* _Exercise instructions_
Transcribe the text lines of all the entries below verbatim, omitting the pictures.

* _Data section_
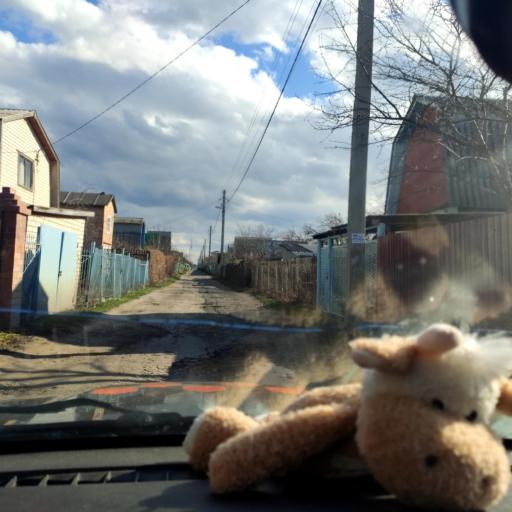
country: RU
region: Samara
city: Tol'yatti
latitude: 53.5944
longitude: 49.3087
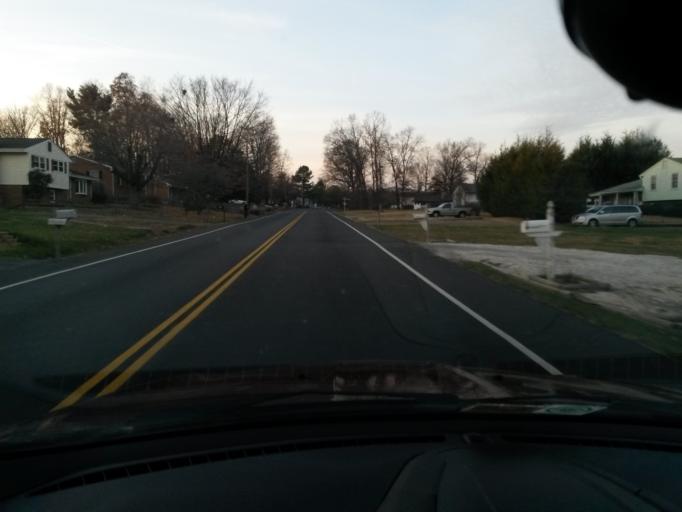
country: US
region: Virginia
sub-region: Roanoke County
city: Hollins
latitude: 37.3336
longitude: -79.9393
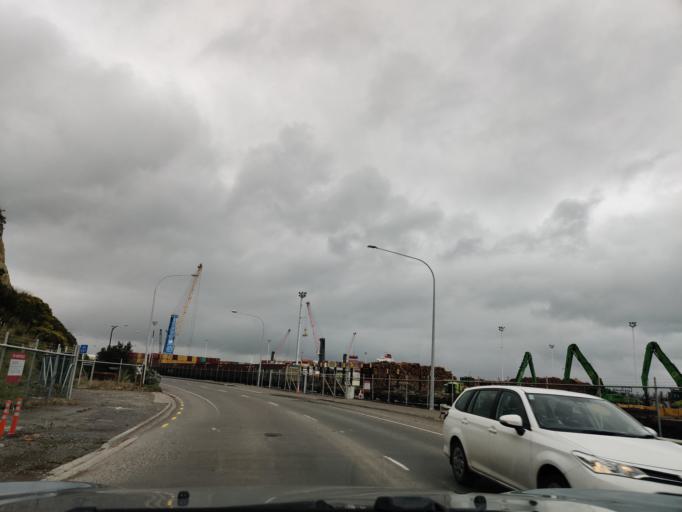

* _Solution below_
country: RU
region: Samara
city: Tol'yatti
latitude: 53.5944
longitude: 49.3087
country: US
region: Virginia
sub-region: Roanoke County
city: Hollins
latitude: 37.3336
longitude: -79.9393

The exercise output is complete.